Florence is a yard, touchdown and interception behind preseason Heisman favorite USC senior quarterback Matt Barkley.

Two of Florence’s interceptions happened in the Bears’ last matchup against the University of Louisiana at Monroe.

“It was awful,” Florence said. “But you learn from it and to be able to bounce back was a good thing for me to clear it. We talk about it all the time is clearing the last play. We can’t make those mistakes. Turnovers can kill a game, and we were down 14-0 early because of turnovers. We can’t do that this week. We’ve got to protect the football and execute well.”

Florence leads the nation in total offense with 387.67 yards per game while Smith is No. 2 with 379.67 yards per game.

As for the top target for Florence, senior wide receiver Terrance Williams leads the conference and is No. 6 in the nation with 117.7 yards per game.

Williams is surrounded by 1,000 yard receivers in senior Lanear Sampson and junior Tevin Reese.

Sophomore Levi Norwood is also a threat that is often overlooked.

“One thing that shocks me is that he [Norwood] is not the biggest guy, but he might be one of the toughest guys to bring down on the field,” Florence said. “He plays with a lot of confidence and a lot of poise. He just understands the game and the holes.”
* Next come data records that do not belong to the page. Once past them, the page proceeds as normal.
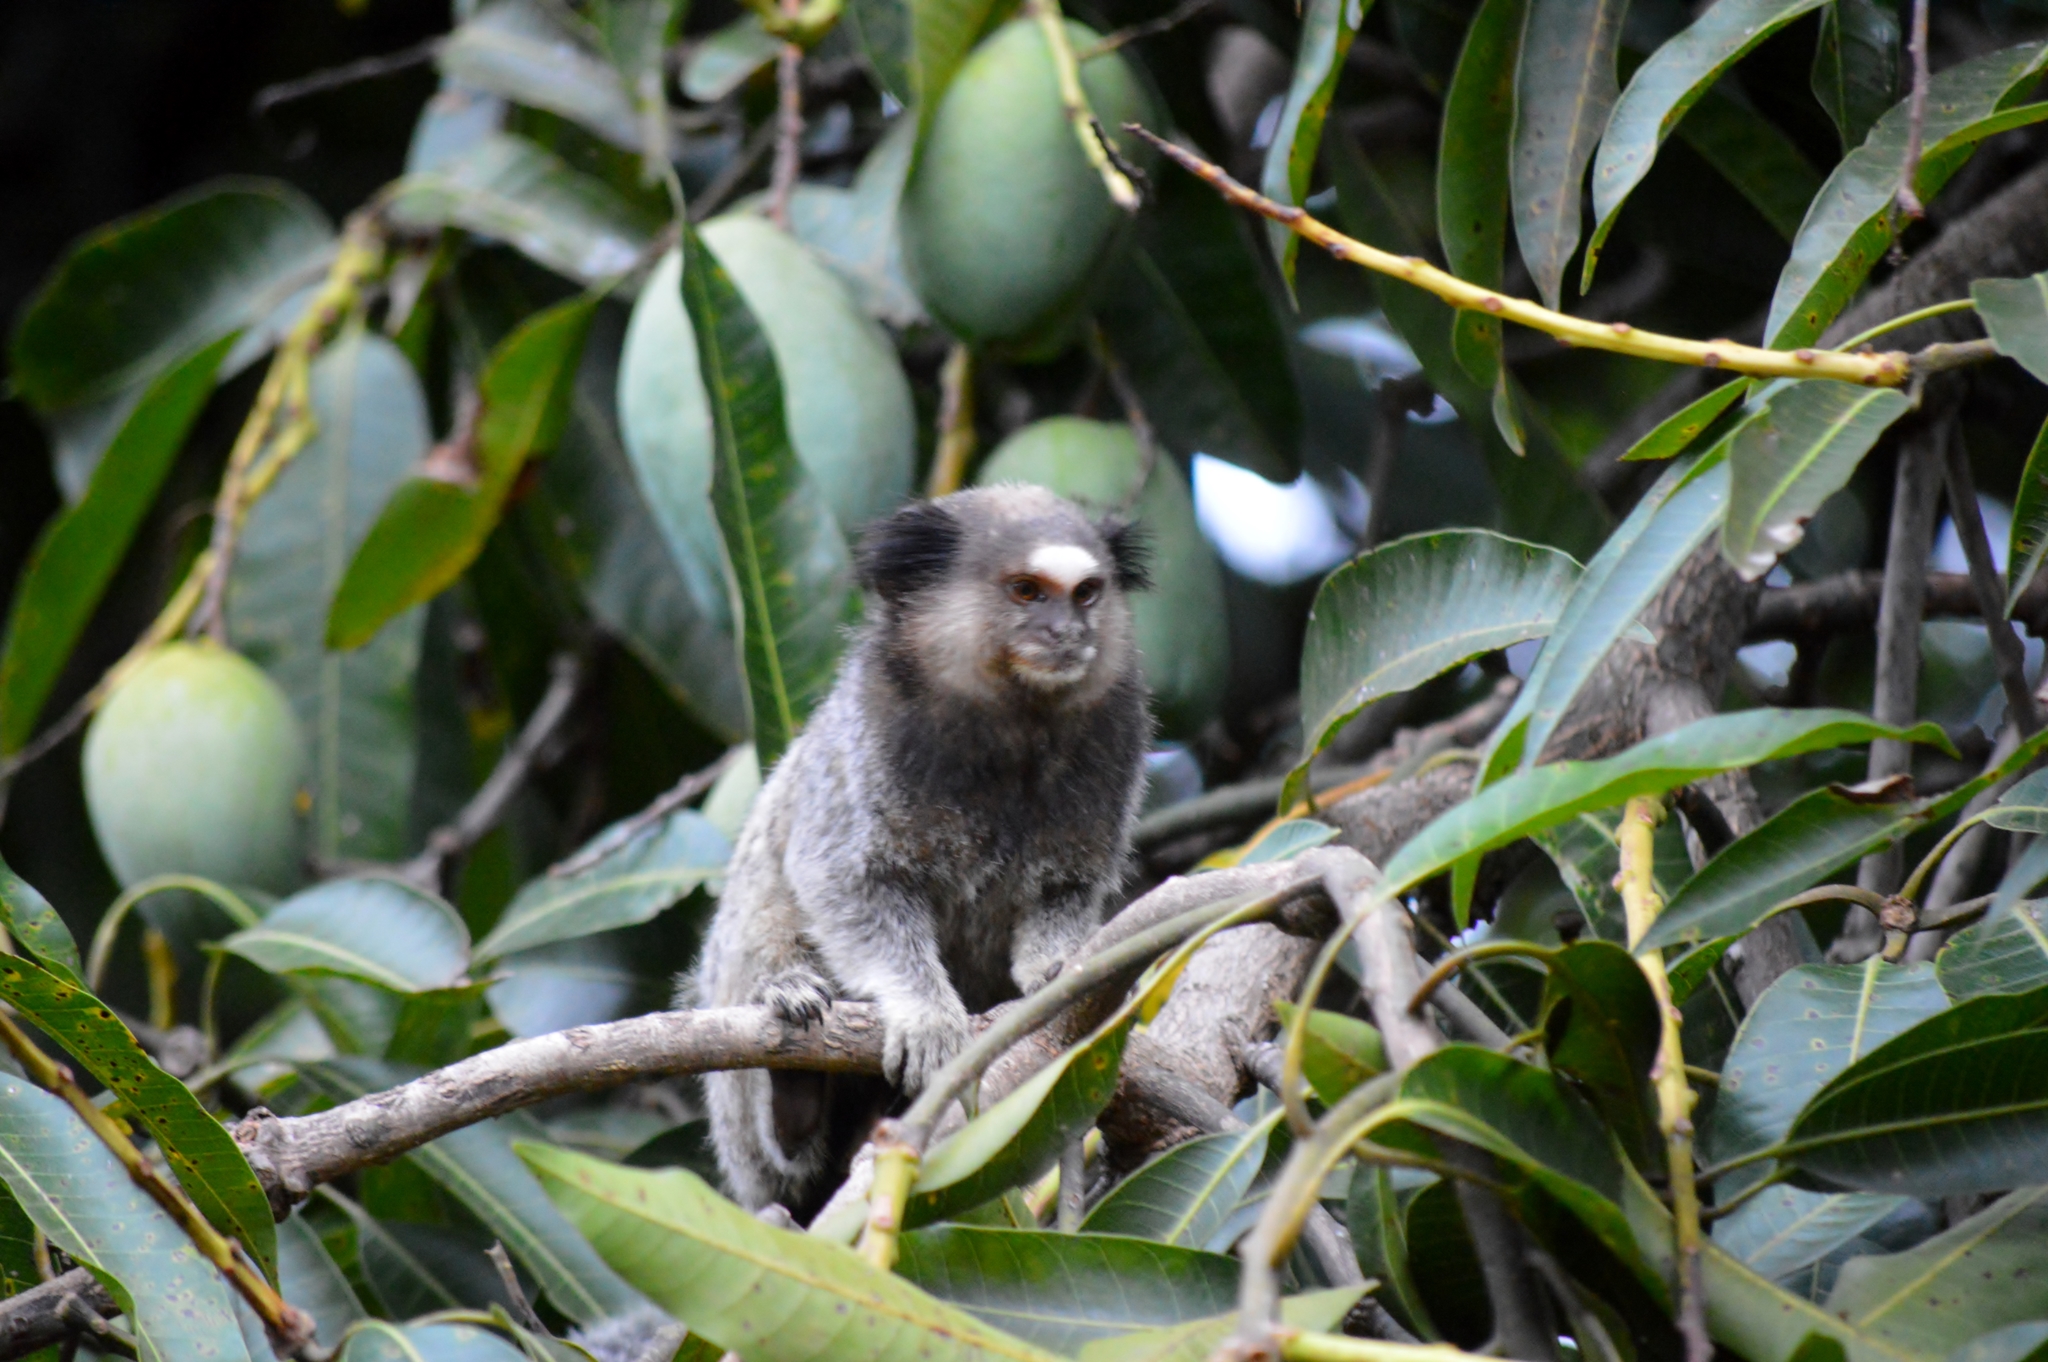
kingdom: Animalia
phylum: Chordata
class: Mammalia
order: Primates
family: Callitrichidae
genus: Callithrix
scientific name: Callithrix penicillata
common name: Black-tufted marmoset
While the game is being predicted as a shootout, both teams’ defenses have different ideas.

“We want to go out and show that we can make plays too,” West Virginia senior linebacker Terence Garvin said. “Of course as a defense you never want to go out and expect to give up some points. You want to come out and say that we are going to make plays.”

West Virginia’s redshirt freshman Isaiah Bruce is No. 2 in the Big 12 with 30 tackles so far this year.
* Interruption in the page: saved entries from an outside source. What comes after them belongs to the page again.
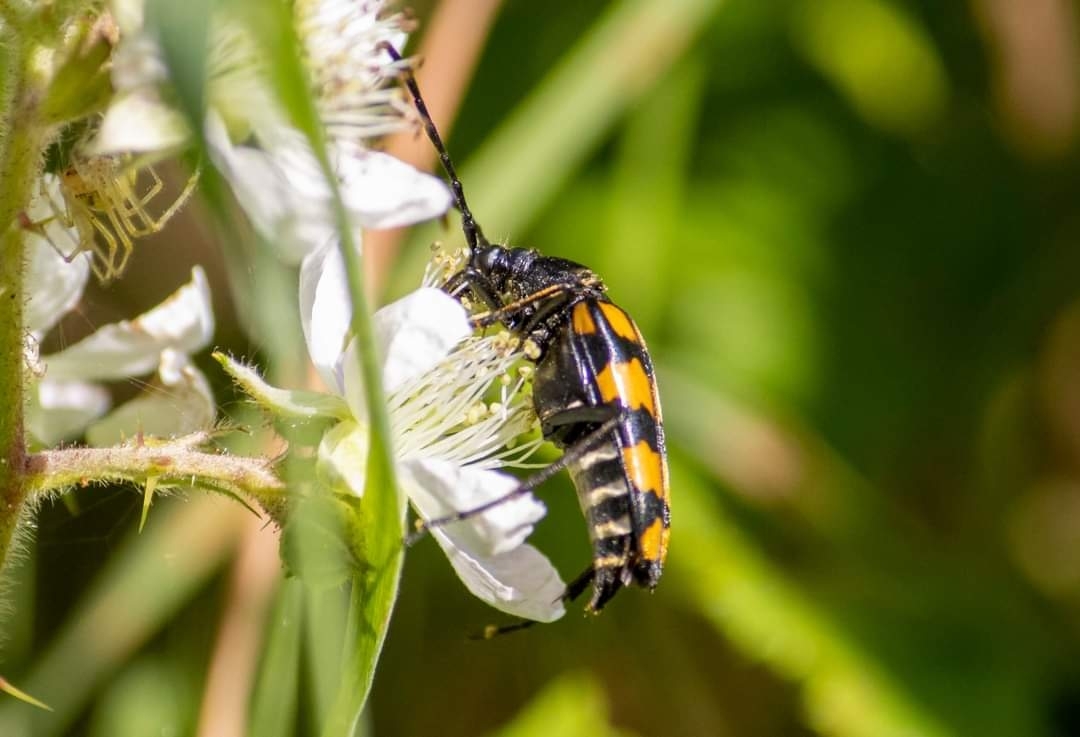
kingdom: Animalia
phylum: Arthropoda
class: Insecta
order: Coleoptera
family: Cerambycidae
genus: Leptura
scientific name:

Baylor’s sophomore Bryce Hager is No. 1 in the conference with 13 tackles per game.

“They look pretty good on film,” junior wide receiver Steadman Bailey said. “They look pretty solid on defense. They have some good defensive backs, and their guys up front do a good job of creating pressure on the quarterback. They’ve given up quite a bit of points the past few games, but that’s no reason for us to take them lightly.”

While the matchup looks even statistically, turnovers will play a big role in this game.

Baylor leads the Big 12 with a +2.0 turnover margin.

“Coach [Phil] Bennett teaches perfection, he preaches perfection and that is what we are striving for,” Valdez said.

Ultimately, however, the result of the football game will all boil down to how it handles playing in one of the best stadiums in college football.

“They are going to have a good stadium,” Briles said. “It’s not like it’s going to be a big first-time deal for them. They have been doing things right up there for a long time. The only significance is that it’s their first Big 12 game.”